Have you ever watched a car chase scene in a movie, and the hero’s hair is in her eyes, looking totally badass, and thought, yeah I could be her?
Well, you’re not wrong. In this scene that is real life, the hero is you – just not for the reasons that Hollywood would have you believe.
As world leaders, executives, and activists prepare to descend on Brazil for this year’s COP30, the rest of us are just trying to make it through the week. We’re not writing climate policy or investing in carbon capture technology (but wow well done you if you are!). We’re working, commuting, cooking dinner, and maybe trying to fit in a workout every now and then. In other words, we’re living our ordinary, mediocre lives.
Let me give you some good news: this might be the best thing that we can do for the planet right now.
A recent report showed that the top 0.1% in the UK – think private jets, super-yachts and mansions – are emitting 53% more carbon since 1990. And the rest of us? We “regular people” have actually cut down by 26% in that same time.
There’s really no doubt about it, we’re the real heroes in this story.
Because despite the ramping up of consumerism through various platforms (hello Temu addicts) and flashy advertising campaigns on social media, we STILL managed to cut down our emissions.
Pause for thunderous applause!
The Cult of Greatness
In my previous post, I talked about how we’re constantly being told that being average is a kind of failure. The self-help industry calls it “wasting potential.” Corporate culture and capitalism call it “low productivity”. Big Tech has designed all manner of apps to optimize absolutely everything in our lives. Our time, our bodies, our social impact, and even our hobbies – there are apps to “improve” them all.
The problem is that this hunger for greatness is what’s heating the planet in the first place. Greatness builds empires, monopolies, and megayachts. It digs deeper mines and launches more rockets. It extracts faster, consumes more, and congratulates itself for “moving fast and breaking things,” even when those things are forests, oceans, and people.
The world has had enough and it’s telling us so through climate change – the fever of a planet pushed beyond its limits, if you will.
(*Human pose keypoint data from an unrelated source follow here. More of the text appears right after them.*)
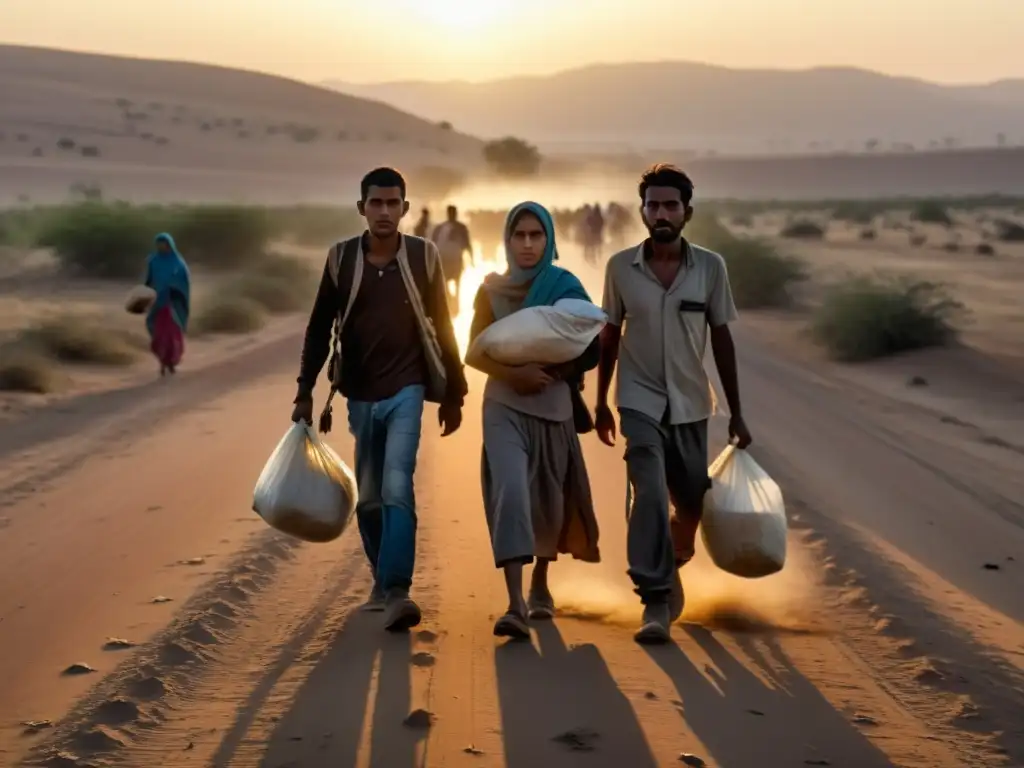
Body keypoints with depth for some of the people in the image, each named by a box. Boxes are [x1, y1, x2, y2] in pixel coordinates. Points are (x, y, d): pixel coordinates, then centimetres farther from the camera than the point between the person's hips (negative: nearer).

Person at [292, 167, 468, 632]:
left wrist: (453, 394, 5)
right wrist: (305, 392, 2)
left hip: (406, 391, -3)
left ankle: (397, 592, -20)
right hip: (360, 395, 3)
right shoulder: (341, 257, 0)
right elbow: (319, 328, 5)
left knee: (397, 489, -17)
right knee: (368, 497, 12)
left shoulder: (423, 256, -3)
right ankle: (382, 582, 28)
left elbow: (441, 328, 4)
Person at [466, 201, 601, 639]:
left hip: (553, 406, 1)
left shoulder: (566, 288, -1)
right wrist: (513, 373, -18)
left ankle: (540, 585, 37)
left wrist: (553, 372, -17)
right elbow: (475, 354, 0)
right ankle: (515, 604, -25)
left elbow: (590, 352, -1)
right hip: (504, 407, -1)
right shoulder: (491, 290, 1)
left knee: (548, 499, 11)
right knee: (510, 491, -19)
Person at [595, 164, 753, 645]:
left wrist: (736, 411, 3)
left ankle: (669, 572, 42)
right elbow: (610, 337, 5)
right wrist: (601, 403, 8)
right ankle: (656, 603, -14)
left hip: (691, 405, 2)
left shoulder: (710, 267, -5)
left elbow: (721, 340, 1)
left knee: (691, 503, 12)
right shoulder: (620, 267, -5)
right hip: (640, 402, -2)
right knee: (650, 495, -18)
So the next time you come across a message asking how you seized the day, ask yourself, seize the day for whom? What if this “problem” of being average is actually only a problem for capitalism and big corporations constantly trying to sell us stuff? What if there’s a greater entity who stands to benefit from our mediocrity?
The Quiet Power of Mediocrity
That greater entity is, of course, the planet. And what’s wonderful about serving the planet, rather than the top 0.1%, is that it benefits you as well.
The best thing of all is that you’re already doing it right now!
- You’re NOT jetting off on a private plane and emitting harmful greenhouse gases into the air that warms the planet further.
- You’re NOT taking up vast amounts of land for a McMansion that only houses you and 3 other people, and that could be used for regenerative farming and agriculture.
- You DON’T own 13 gas-guzzling, particulate-emitting cars that clog up the roads and pollute the air on a daily basis.
- You DON’T require an overly-stocked fridge (or fridges!) with food that will most likely go bad before they get used and go to waste.
- You DON’T excessively buy and throw away perfectly wearable clothes just because they’re no longer “in season”.
Ordinary people like you and me are already living within ecological boundaries, often without realizing it. We take the bus because it’s cheaper. A lot of us share apartments because housing is expensive. Containers often get reused because waste feels wrong (also, my grandmother will berate me for throwing them away). None of this is glamorous, but it’s profoundly sustainable.
Mediocrity, in this sense, is not laziness or apathy. In fact, I call for a rebranding of mediocrity. Mediocrity is restraint and humility. It’s the quiet art of knowing that the good life doesn’t have to be the biggest, fastest, or newest.
The Call to Mediocrity
If COP30 reminds us of anything, it should be that the future cannot be negotiated in boardrooms alone. It will be lived and saved in kitchens, classrooms, sidewalks, and small choices. By all of us mediocre beings.
Being “just okay” at life might not make for a viral TED talk, but it might be what keeps the Earth habitable.
So, as the world’s elite gather to debate the fate of the planet, don’t underestimate your quiet existence. The world doesn’t need seven billion visionaries trying to “make history.” It needs seven billion people who know when to stop, when to share, and when enough is finally enough.
In a world overheated by ambition, mediocrity might just be the planet’s best hope.
Challenge #2
Take a moment today to reframe and romanticize your life.
See yourself as the real hero.
Narrate your everyday chores as if you were the star of your own movie, living simply and modestly.
You’re good enough. And the world thanks you for it.